▶ **TEXT UNDER STUDY**
-- Opening Marker --

Target Audience: Users, Stakeholders

Introduction

Every financial event in Payway produces one or more journal entries — double-entry bookkeeping records that document exactly what happened financially. Journal entries are the core output of the bookkeeping module.

All journal entries are exported to Engage BI, where they are normalised and accessible through SQL. This allows publishers to build custom reports, dashboards, and accounting exports based on the full journal data.

Monthly Journals

Journal entries are grouped into monthly journals — one per subscription per month. A journal for January 2026 contains all entries for that subscription during that month. When a new financial event occurs, the entry is added to the journal for the event's month. If a customer has multiple subscriptions, each subscription has its own separate journal.

Entry Types

Each journal entry has an entry type that identifies what kind of financial event produced it. This allows filtering and grouping entries for reporting and export purposes.

Online Subscription Payment

When a customer pays for a subscription with a credit card or other online payment method, a PSP receivable is created against the payment provider and the net amount is recorded as deferred income:

Account Debit Credit
DR PSP Receivable (1580) 99.00
CR Deferred Income (2990) 79.20
CR VAT Output (2610) 19.80

The PSP receivable represents money owed by the payment provider (e.g., Adyen) to the publisher. This is kept separate from customer receivables (1510) used for invoices, so that publishers can reconcile payment provider settlements independently — the difference between the PSP receivable and the actual bank settlement is the payment provider's fee. The net amount (excl. VAT) becomes deferred income — a liability representing the obligation to deliver the subscription service. VAT is recorded separately.

Online Article Payment

When a customer purchases a single article with a credit card or other online payment method, the revenue is recognised immediately (not deferred) since the article is delivered at the time of purchase:

Account Debit Credit
DR PSP Receivable (1580) 50.00
CR Revenue (3001) 40.00
CR VAT Output (2610) 10.00

The key difference from subscription payments is that articles credit the Revenue account directly, not Deferred Income. The article provides immediate value to the customer, so no performance obligation remains after purchase. The revenue account used depends on the accounting profile assigned to the package.

-- Closing Marker --

▶ **DATASET RECORDS**
-- Opening Marker --

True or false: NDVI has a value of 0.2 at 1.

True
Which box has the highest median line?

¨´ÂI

-- Closing Marker --
-- Opening Marker --

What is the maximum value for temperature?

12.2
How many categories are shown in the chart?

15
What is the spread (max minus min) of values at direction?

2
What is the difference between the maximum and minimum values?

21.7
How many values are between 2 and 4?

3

-- Closing Marker --

▶ **STUDY QUESTIONS**
[A] Answer these questions from the Payway bookkeeping text, one per line:
(i) Where is every journal entry exported?
(ii) Which account number is used for customer receivables on invoices?
(iii) In the online article payment example, what amount is credited to Revenue?
[B] Go on with the Payway bookkeeping text from its last sentence.

▶ **ANSWERS TO THIS EXERCISE**
[A]
(i) Engage BI
(ii) 1510
(iii) 40.00

[B]
Invoice Sent

When an invoice is sent to a customer (for invoice-paid subscriptions), a receivable is created:

Account Debit Credit
DR Accounts Receivable (1510) 99.00
CR Deferred Income (2990) 79.20
CR VAT Output (2610) 19.80

The receivable represents money owed by the customer. Deferred income is created at the same time — the revenue recognition obligation begins when the invoice is sent, not when payment is received.

Invoice Payment Received

When the customer pays an invoice, the receivable is reduced:

Account Debit Credit
DR Bank (1930) 99.00
CR Accounts Receivable (1510) 99.00

The money moves from "owed to us" (receivable) to "in our bank". No deferred income is affected because that was already recorded when the invoice was sent.

Revenue Recognition

Revenue recognition entries convert deferred income into earned revenue:

Account Debit Credit
DR Deferred Income (2990) 3.30
CR Revenue (3001) 3.30

These entries are created daily for time-based subscriptions, or on distribution dates for issue-based subscriptions. The revenue account used depends on the accounting profile assigned to the package.

Credit

When a credit is issued on an invoice, reversal entries are created. The exact entries depend on how much revenue has already been recognised at the time of the credit.

Credit before revenue recognition (e.g., credit on day 1):

Account Debit Credit
DR Deferred Income (2990) 79.20
DR VAT Output (2610) 19.80
CR Accounts Receivable (1510) 99.00

The full net amount is reversed from deferred income because no revenue had been earned yet.

Credit after partial revenue recognition (e.g., credit on day 10 of a 30-day subscription):

Account Debit Credit
DR Deferred Income (2990) 52.80
DR Revenue (3001) 26.40
DR VAT Output (2610) 19.80
CR Accounts Receivable (1510) 99.00

The credit amount is split proportionally between deferred income (for the unearned portion) and a revenue reversal (for revenue that was already recognised but is no longer earned due to the credit). This follows IFRS 15 principles.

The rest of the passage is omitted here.